How - HOW - do people convince themselves that other people aren't people? I seriously don't get it. I'm not even sure why it bothers me SO MUCH.

At a foundational level, a person's worth doesn't come from race or class or social standing or ability or even behavior, but simply from being human. (There's more to it than that - I take my car to the mechanic to be fixed, not to the hairdresser!) My students think it's weird, but they don't really get in my face about it.

Images thanks to


Mrs. Chili said...

We've been talking about this a fair bit in my high school classes, where we're reading The Book Thief and The Sunflower, respectively.

I think the only way that people - rational, thinking, normal people - can treat others badly is to convince themselves that the other is not really a person.
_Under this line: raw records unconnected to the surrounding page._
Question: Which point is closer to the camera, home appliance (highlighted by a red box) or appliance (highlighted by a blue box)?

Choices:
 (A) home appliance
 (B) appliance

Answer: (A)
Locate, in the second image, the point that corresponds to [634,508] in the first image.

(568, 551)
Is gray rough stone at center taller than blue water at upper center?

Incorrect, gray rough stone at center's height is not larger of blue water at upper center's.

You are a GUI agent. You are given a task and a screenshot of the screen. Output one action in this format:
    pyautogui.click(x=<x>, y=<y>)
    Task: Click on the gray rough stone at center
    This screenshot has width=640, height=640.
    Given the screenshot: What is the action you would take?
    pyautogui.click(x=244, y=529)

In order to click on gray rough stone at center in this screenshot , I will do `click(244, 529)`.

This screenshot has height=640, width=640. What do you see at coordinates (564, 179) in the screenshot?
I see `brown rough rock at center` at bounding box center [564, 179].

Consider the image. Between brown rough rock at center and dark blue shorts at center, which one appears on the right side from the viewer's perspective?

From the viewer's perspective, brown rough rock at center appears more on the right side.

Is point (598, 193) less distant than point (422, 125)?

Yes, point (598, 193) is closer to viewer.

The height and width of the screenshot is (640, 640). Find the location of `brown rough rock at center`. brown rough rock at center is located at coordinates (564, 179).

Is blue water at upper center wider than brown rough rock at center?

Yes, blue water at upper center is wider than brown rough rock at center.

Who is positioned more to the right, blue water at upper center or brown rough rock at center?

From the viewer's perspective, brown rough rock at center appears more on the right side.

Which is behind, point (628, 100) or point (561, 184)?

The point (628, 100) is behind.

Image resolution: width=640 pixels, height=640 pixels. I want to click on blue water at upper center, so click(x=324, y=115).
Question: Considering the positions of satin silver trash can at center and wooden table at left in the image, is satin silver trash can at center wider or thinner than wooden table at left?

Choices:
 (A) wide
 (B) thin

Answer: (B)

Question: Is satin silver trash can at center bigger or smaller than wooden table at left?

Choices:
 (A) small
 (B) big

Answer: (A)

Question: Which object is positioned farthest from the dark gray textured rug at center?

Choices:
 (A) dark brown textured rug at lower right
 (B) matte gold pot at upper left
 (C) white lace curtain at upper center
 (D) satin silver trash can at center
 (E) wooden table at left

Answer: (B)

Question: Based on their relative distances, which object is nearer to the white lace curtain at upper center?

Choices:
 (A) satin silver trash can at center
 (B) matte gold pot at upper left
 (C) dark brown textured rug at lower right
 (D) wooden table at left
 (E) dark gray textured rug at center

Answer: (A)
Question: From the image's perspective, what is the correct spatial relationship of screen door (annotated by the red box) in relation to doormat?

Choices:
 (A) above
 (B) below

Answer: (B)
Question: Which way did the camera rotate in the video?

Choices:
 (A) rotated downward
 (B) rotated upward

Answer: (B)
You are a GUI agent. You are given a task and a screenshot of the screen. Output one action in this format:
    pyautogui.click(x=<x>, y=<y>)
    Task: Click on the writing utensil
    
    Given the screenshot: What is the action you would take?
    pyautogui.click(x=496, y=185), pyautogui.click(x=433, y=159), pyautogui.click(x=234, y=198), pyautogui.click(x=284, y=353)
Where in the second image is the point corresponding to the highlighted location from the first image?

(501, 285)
The us / them dichotomy has to be VERY clear for most people to be able to turn on their neighbors, and history has shown us, again and again, that a great many people are willing to see those neighbors as less than themselves.

Joep said...

Oh yes, it is a universal trait in mankind to relegate humans outside the personal circle to a different species.

Clix said...

Hm. I'd love to see what evolutionary psychology has to say on the matter.